# Where can I buy shear pins?



## ski (Jun 23, 2010)

So I just bought a 1964 Starcraft seahorse and it came with a Minnkota Endura trolling motor. The prop was missing, so I ordered a new one. I noticed the pin that goes through the Spindle??? is bent at about a 20-30 degree angle. I pulled it out with pliers.
I have no experience with motors. Where can I get a replacement pin?

ski


----------



## cavman138 (Jun 23, 2010)

Check with a local boat shop or local guy that works on trolling motors. Hopefully you have something near you.


----------



## Brine (Jun 23, 2010)

or call Minnkota.
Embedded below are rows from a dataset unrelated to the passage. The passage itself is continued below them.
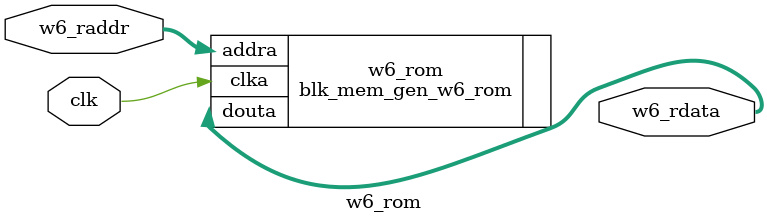
<source format=v>

module w6_rom(/*autoport*/
//output
      w6_rdata,
//input
      clk,
      w6_raddr);

	  input		 clk;
	  input  [6:0] w6_raddr;
    output [671:0] w6_rdata;
   
  blk_mem_gen_w6_rom w6_rom (
    .clka(clk),    // input clka
    .addra(w6_raddr),  // input [6 : 0] addra
    .douta(w6_rdata)  // output [671 : 0] douta
  );

endmodule
</source>
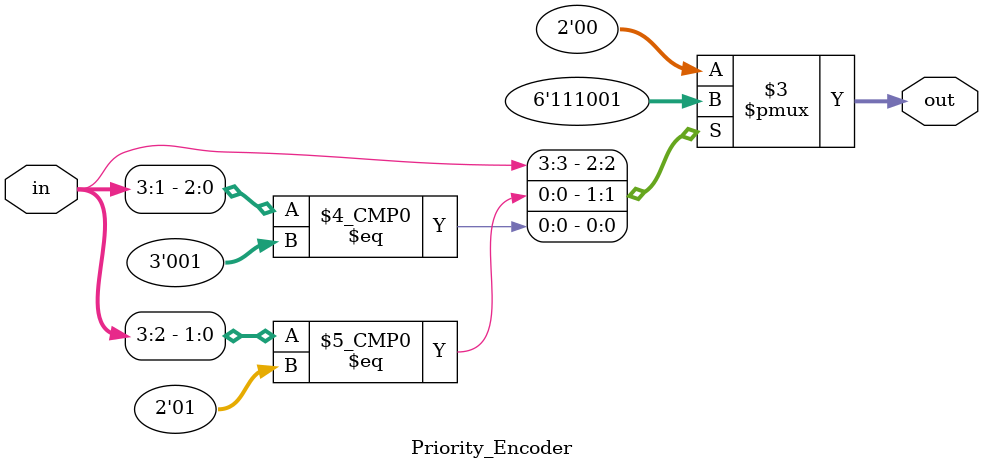
<source format=v>
`timescale 1ns / 1ps

module Priority_Encoder(input [3:0] in,output reg [1:0] out);

always@(*)
begin
    casex(in)
        4'b1xxx:begin out=2'b11; end
        4'b01xx:begin out=2'b10; end
        4'b001x:begin out=2'b01; end
        default:begin out=2'b00; end
    endcase
end

endmodule
</source>
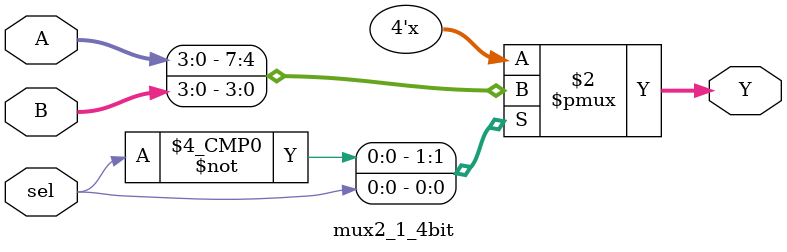
<source format=v>
module mux2_1_4bit (
    input  [3:0] A,     // Entrada 0
    input  [3:0] B,     // Entrada 1
    input        sel,   // Seleção: 0 = A, 1 = B
    output reg [3:0] Y  // Saída selecionada
);
    always @(*) begin
        case (sel)
            1'b0: Y = A;
            1'b1: Y = B;
        endcase
    end
endmodule

</source>
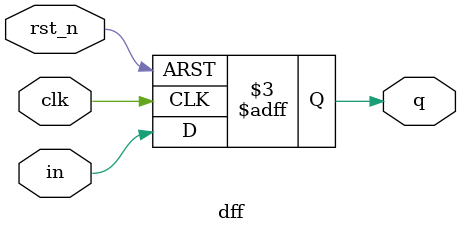
<source format=v>

module dff
(input clk,rst_n,
 input in,
 output reg q);

always @ (posedge clk, negedge rst_n)
begin 
	if (!rst_n)
	q <= 0;
	else
	q <= in;
end 

endmodule


</source>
They have been very easy and fast to work with in the past.


----------



## huntinfool (Jun 24, 2010)

https://www.trollingmotorparts.com/Default.aspx?AspxAutoDetectCookieSupport=1


----------



## ski (Jun 24, 2010)

Thanks guys,
I found a guy that is about 20 minutes away that has them. I guess he works on Minnkota out of his home.

ski


----------



## ski (Jun 26, 2010)

Stupid me. 
I finally realized that there is a shear pin taped to the back of my new prop packaging.

ski


----------



## Quackrstackr (Jun 26, 2010)

ski said:


> Stupid me.
> I finally realized that there is a shear pin taped to the back of my new prop packaging.
> 
> ski



I didn't want to come across as the smart alek but I started to tell you the other day that every new replacement prop that I had ever purchased or seen came with a new shear pin. :lol:


----------